*** Document passage ***
Joachim and Anna


Ital. La Leggenda di Sant Anna Madre della Gloriosa Vergine

Maria, e di San Gioacchino.

OF the sources whence are derived the popular legends of the life of the Virgin Mary, which, mixed up with the few notices in Scripture, formed one continuous narrative, authorized by the priesthood, and accepted and believed in by the people, I have spoken at length in the Introduction. We have now to consider more particularly the scenes and characters associated with her history ; to show how the artists of the middle ages, under the guidance and by the authority of the Church, treated in detail these favorite themes in ecclesiastical decoration.

In early Art, that is, up to the end of the fifteenth century, Joachim and Anna, the parents of the Virgin, never appear except in the series of subjects from her life. In the devotional groups and altar-pieces they are omitted. St. Bernard, the great theological authority of those times, objects to the invocation of any saints who had lived before the birth of Christ, consequently to their introduction into ecclesiastical edifices in any other light than as historical personages. Hence, perhaps, there were scruples relative to the representations of St. Anna, which, from the thirteenth to the fifteenth century, placed the artists under certain restrictions.

Under the name of Anna, the Church has honored, from remote times, the memory of the mother of the Virgin. The Hebrew name, signifying Grace, or the Gracious, and all the conditions concerning her, came to us from the East, where she was so early venerated as a saint that a church was dedicated to her by the Emperor Justinian in 550. Several other churches were subsequently dedicated to her in Constantinople during the sixth and seventh centuries, and her remains are said to have been deposited there in 710. In the West, she first became known in the reign of Charlemagne ; and the Greek apocryphal gospels, or at least stories and extracts from them, began to be circulated about the same period. From these are derived the historic scenes and legendary subjects relating to Joachim and Anna which appear in early Art. It was about 1500; in the beginning of the sixteenth century, that the increasing veneration for the Virgin Mary gave to her parents, more especially to St. Anna, increased celebrity as patron saints ; and they became, thenceforward, more frequent characters in the sacred group. The feast of St. Anna was already general and popular throughout Europe long before it was rendered obligatory in 1584.1 The growing enthusiasm for the doctrine of the Immaculate Conception gave, of course, additional splendor and importance to her character. Still, it is only in later times that we find the effigy of St. Anna separated from that of the Virgin. There is a curious picture by Cesi, in the Bologna Gallery, in which St. Anna kneels before a vision of her daughter before she is born — the Virgin of the Immaculate Conception. A fine model of a bearded man was now sometimes converted into a St. Joachim reading or meditating, instead of a St. Peter or a St. Jerome, as heretofore. In the Munich Gallery are two fine, ancient-looking figures of St. Joachim the father and St. Joseph the husband of the Virgin, standing together; but all these, as separate representations, are very uncommon ; and of those which exhibit St. Anna devotionally, as enthroned with the Virgin and Child, I have already spoken. Like St. Elizabeth, she should be an elderly, but not a very old woman. Joachim, in such pictures, never appears but as an attendant saint, and then very rarely ; always very old, and sometimes in the dress of a priest, which, however, is a mistake on the part of the artist.
*** End of Document passage ***
*** Data excerpts ***
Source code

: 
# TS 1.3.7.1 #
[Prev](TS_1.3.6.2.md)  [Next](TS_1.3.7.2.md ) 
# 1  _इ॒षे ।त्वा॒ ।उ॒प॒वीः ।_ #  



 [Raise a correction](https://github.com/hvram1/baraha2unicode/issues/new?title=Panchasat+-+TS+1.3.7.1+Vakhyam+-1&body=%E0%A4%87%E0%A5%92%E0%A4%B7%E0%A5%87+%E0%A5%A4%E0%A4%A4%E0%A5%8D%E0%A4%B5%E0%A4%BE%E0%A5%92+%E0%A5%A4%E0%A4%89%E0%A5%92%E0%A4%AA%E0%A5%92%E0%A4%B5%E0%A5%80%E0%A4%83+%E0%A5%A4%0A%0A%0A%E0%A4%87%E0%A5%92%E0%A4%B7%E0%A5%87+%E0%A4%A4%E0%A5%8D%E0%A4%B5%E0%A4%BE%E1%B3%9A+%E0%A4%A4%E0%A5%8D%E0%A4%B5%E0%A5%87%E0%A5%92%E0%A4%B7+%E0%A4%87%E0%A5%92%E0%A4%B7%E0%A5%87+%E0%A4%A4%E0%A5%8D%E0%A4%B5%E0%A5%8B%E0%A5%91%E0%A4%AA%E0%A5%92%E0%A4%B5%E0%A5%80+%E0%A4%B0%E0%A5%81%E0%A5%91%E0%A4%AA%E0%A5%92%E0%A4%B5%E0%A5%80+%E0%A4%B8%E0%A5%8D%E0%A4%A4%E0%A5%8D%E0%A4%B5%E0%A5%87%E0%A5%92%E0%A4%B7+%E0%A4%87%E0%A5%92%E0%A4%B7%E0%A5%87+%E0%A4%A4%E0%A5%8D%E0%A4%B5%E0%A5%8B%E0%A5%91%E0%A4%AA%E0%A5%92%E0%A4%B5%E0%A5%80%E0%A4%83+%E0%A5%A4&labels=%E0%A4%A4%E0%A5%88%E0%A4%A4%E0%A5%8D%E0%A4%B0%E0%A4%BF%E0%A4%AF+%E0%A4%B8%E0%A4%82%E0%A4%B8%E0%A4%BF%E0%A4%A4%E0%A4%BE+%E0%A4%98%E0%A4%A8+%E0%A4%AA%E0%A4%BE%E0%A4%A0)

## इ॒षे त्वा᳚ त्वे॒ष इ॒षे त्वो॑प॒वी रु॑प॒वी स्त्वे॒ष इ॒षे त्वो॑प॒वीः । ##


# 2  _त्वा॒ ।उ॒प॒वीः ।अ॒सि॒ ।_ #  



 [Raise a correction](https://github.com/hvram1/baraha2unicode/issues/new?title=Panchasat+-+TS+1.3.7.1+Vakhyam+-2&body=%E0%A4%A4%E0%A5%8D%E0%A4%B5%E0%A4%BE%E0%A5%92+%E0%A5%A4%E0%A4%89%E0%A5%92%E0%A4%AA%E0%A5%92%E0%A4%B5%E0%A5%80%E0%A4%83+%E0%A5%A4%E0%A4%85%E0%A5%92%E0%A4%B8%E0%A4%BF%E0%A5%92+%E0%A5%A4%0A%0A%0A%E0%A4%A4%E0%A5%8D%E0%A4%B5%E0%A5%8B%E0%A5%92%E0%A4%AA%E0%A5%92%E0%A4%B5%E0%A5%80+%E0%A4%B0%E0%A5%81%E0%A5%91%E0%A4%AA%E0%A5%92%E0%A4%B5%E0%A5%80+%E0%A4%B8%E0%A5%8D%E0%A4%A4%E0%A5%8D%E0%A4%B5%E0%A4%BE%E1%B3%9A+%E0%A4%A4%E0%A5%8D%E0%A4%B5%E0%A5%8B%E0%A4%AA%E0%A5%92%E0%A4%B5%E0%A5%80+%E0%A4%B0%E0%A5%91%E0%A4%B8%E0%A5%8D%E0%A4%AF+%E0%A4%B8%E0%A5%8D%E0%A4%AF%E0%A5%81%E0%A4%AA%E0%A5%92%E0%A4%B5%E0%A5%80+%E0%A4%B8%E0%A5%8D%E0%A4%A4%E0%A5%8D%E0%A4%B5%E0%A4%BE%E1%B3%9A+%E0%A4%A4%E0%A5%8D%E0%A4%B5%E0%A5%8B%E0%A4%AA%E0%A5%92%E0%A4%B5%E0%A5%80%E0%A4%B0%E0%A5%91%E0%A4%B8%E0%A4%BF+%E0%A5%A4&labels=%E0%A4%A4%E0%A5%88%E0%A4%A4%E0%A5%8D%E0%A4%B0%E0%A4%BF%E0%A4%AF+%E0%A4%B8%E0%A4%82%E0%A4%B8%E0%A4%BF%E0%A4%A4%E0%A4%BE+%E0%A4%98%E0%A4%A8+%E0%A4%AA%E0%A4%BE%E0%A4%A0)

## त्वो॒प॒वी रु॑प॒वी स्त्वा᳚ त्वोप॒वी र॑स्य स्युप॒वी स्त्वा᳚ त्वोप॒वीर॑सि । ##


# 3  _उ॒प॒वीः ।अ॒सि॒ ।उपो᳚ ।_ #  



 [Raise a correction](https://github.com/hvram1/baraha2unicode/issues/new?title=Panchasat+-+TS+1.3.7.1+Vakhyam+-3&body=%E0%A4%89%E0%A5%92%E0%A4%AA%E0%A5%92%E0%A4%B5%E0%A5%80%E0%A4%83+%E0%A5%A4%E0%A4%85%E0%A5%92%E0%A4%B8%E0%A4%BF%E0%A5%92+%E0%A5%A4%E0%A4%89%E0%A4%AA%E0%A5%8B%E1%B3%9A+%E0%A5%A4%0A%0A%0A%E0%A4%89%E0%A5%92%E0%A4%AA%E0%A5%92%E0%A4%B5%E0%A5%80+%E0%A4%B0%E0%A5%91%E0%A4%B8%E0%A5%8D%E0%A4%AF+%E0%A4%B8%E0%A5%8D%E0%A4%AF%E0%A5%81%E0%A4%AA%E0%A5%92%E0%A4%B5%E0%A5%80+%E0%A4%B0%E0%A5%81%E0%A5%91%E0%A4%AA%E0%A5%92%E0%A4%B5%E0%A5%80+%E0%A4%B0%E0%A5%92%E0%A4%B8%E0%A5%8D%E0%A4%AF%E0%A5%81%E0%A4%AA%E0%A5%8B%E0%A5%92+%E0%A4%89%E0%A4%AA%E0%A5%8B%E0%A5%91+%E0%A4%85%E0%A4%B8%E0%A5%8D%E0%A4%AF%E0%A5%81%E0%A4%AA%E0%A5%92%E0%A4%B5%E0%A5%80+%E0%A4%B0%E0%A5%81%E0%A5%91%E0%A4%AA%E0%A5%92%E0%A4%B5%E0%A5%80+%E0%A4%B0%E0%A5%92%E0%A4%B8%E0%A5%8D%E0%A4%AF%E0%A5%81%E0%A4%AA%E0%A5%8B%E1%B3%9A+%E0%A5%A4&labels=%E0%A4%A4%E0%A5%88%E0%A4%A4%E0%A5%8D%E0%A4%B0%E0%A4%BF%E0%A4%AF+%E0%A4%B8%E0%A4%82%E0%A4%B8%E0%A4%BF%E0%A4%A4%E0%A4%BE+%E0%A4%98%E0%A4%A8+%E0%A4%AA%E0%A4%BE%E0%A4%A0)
*** End of Data excerpts ***
Activity list:
1. Say whether each statement agrees with the passage on Joachim and Anna, answering yes or no and quoting the words from the passage that decide it. (a) The Emperor Justinian dedicated a church to Anna in 550. (b) The feast of St. Anna was little known in Europe before it was made obligatory in 1584. (c) In the pictures described, Joachim often appears as the central figure.
2. Reproduce word for word the part of the passage on Joachim and Anna that opens with the words containing "OF the sources" and closes with "in ecclesiastical decoration.".

Answers given:
1.
(a) Yes: "a church was dedicated to her by the Emperor Justinian in 550."
(b) No: "The feast of St. Anna was already general and popular throughout Europe long before it was rendered obligatory"
(c) No: "Joachim, in such pictures, never appears but as an attendant saint, and then very rarely"

2.
OF the sources whence are derived the popular legends of the life of the Virgin Mary, which, mixed up with the few notices in Scripture, formed one continuous narrative, authorized by the priesthood, and accepted and believed in by the people, I have spoken at length in the Introduction. We have now to consider more particularly the scenes and characters associated with her history ; to show how the artists of the middle ages, under the guidance and by the authority of the Church, treated in detail these favorite themes in ecclesiastical decoration.